Your task: Identify all lines below that hold "ukraina" and collect them.

Entries shown:
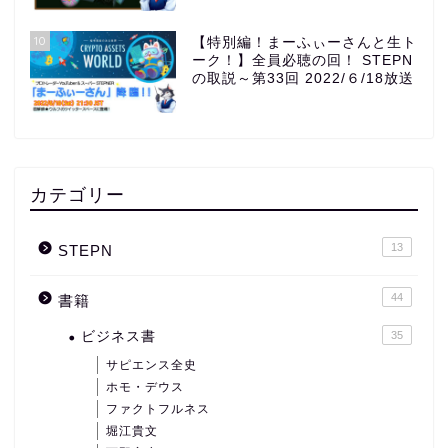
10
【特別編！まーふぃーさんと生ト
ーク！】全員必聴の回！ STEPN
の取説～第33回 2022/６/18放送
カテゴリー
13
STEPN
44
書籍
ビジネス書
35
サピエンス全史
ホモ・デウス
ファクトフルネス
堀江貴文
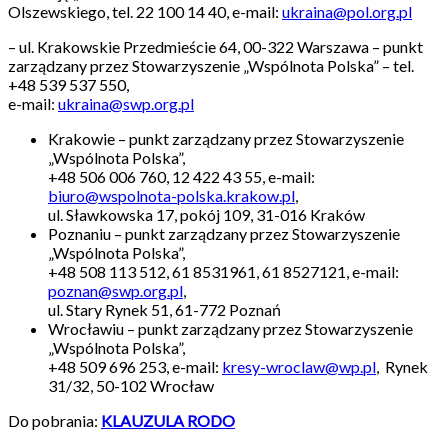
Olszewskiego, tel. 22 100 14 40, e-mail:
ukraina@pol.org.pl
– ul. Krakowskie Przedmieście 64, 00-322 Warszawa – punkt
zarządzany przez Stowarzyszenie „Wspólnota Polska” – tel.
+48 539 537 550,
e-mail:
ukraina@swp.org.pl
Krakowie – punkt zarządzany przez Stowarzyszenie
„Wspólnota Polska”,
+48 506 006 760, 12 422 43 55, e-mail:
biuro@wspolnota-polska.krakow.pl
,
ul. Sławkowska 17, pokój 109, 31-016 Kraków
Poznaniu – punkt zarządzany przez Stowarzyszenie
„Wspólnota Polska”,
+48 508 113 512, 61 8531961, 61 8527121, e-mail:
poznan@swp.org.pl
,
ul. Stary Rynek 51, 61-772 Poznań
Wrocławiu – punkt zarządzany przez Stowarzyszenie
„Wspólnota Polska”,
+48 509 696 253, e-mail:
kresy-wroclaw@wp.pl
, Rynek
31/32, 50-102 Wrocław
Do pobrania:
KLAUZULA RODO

Response to this exercise:
ukraina@pol.org.pl
ukraina@swp.org.pl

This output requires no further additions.